What you should do:
Looking through the entries, count each line where the string "pixels" occurs, and write only the total.

Extracted data entries
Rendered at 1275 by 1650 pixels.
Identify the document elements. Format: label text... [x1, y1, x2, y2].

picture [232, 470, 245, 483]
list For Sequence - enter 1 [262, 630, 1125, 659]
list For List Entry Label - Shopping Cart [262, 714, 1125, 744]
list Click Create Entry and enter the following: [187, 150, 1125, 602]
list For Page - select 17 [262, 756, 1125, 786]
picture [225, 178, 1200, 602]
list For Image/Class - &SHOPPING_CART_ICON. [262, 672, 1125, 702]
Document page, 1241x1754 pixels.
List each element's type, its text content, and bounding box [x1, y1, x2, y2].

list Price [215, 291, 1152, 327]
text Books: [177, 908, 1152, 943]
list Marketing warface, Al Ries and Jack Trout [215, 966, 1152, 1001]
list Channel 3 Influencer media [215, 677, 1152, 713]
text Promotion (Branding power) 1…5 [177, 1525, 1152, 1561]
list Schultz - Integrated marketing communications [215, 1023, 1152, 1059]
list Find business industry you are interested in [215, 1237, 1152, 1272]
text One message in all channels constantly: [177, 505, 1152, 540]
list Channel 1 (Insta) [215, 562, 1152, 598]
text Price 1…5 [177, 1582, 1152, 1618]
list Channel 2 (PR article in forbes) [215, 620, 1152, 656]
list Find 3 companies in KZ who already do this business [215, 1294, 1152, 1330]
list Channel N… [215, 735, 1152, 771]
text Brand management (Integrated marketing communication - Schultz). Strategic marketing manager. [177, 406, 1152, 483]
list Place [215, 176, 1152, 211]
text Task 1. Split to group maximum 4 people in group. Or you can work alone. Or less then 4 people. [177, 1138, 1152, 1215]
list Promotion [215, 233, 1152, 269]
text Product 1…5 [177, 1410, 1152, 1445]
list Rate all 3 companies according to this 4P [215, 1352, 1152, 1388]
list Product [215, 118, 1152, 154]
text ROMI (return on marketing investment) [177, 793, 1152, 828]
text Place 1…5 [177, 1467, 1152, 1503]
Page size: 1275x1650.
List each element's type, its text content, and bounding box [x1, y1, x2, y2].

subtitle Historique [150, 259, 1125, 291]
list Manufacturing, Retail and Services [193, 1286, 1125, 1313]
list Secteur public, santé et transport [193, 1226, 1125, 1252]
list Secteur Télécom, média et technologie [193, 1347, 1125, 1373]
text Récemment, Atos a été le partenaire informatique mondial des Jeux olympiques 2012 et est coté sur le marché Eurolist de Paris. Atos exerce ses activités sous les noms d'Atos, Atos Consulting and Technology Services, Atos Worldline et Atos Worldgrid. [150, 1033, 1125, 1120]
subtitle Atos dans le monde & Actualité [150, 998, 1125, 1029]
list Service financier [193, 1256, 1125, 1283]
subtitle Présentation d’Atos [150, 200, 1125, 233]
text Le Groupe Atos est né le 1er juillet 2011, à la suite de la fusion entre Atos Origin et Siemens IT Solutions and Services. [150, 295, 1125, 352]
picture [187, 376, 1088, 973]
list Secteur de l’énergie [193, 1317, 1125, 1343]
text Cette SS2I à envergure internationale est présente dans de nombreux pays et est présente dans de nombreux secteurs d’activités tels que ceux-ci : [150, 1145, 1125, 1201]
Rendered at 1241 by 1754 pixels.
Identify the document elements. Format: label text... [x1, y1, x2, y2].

Response area:
3